## Source document
◇ ◇ ◇ ◇ ◇ ◇ ◇

Implement VulkanRenderer #17

flibitijibibo · 2020-04-10T15:45:02Z

flibitijibibo · 2020-04-10T15:45:28Z

Currently being done in #13

thatcosmonaut · 2020-04-16T06:28:47Z

Remaining tasks are being tracked here:
thatcosmonaut#9

flibitijibibo · 2020-06-25T20:17:41Z

TODO list, since we're coming up to the first testable version...

~~SNIP~~ Moved to the OP!

flibitijibibo · 2020-06-26T15:01:39Z

Some notes for point rendering... in glspirv we have this patching setup when linking the shader program:

https://github.com/FNA-XNA/MojoShader/blob/upstream/mojoshader_opengl.c#L477

It's not too complicated but it does mean we have to hold off on building the shader module until we know that point sprite rendering is in use. This may end up being a part of the shader linker that solves the problem of linking vertex/pixel shader semantics together, instead of this disaster I came up with:

https://github.com/FNA-XNA/MojoShader/blob/upstream/profiles/mojoshader_profile_spirv.c#L1513

flibitijibibo · 2020-07-03T15:18:12Z

Some notes for threading support... we know two major limitations to Vulkan threading:

Command buffers/pools require a mutex when accessed from multiple threads
Certain commands cannot be executed during a render pass

To me, this says "we need a mutex that locks on both a render pass and on vkCmd execution." I'm thinking we have a mutex called "asyncCommandLock" that not only wraps around vkCmd calls, but also blocks for the entire duration of a render pass and for the entire duration that the command buffer is not recording. This sounds really broad, but this isn't as bad as it might seem:

For single-threaded games it means nothing, as the mutex will never be fought for
For threaded loading it means it will only ever be rendering or loading, never both at once
For threaded drawing, where loading is done on the main thread, point 2 is still true

This makes it about as deferred as D3D11, where we have a big lock on the DeviceContext.

◇ ◇ ◇ ◇ ◇ ◇ ◇

## Dataset extract
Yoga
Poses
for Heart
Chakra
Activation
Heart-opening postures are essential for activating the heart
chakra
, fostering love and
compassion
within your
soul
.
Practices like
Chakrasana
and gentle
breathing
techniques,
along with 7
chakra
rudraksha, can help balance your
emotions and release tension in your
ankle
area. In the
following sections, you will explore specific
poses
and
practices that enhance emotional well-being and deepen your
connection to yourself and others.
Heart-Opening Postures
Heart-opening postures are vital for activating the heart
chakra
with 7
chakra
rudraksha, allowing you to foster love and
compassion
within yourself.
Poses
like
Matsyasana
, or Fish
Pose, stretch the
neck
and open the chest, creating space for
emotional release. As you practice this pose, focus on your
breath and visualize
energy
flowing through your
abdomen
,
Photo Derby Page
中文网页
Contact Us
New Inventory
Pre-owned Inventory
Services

◇ ◇ ◇ ◇ ◇ ◇ ◇

## Brief
In the issue thread, list every kind of game setup that the threading notes name when arguing that the broad mutex is not as bad as it might seem.

## Written answer
- Single-threaded games
- Threaded loading
- Threaded drawing, where loading is done on the main thread